Please set out the lines of the records below as a Markdown table with the columns Row and Line, numbering each row and skipping blank lines. Leave the pictures out.

─── DATA IN THIS EXERCISE ───

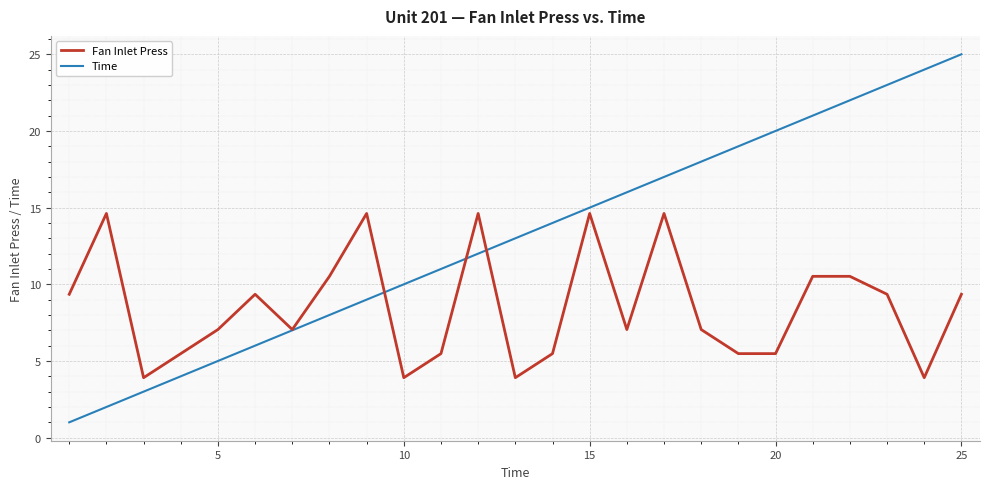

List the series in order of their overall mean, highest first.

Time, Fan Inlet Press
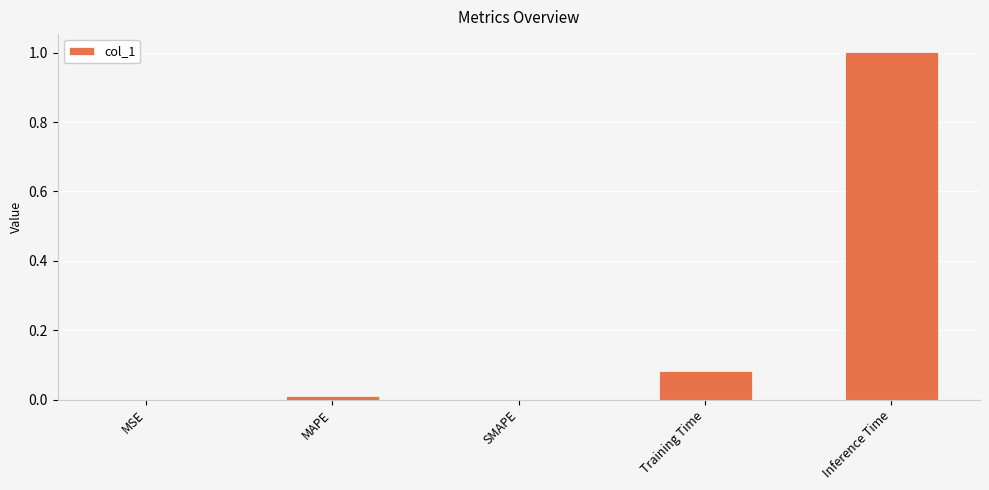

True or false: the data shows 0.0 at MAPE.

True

───

◆ SOLVED PROBLEM:
| Row | Line |
|---|---|
| 1 | List the series in order of their overall mean, highest first. |
| 2 | Time, Fan Inlet Press |
| 3 | True or false: the data shows 0.0 at MAPE. |
| 4 | True |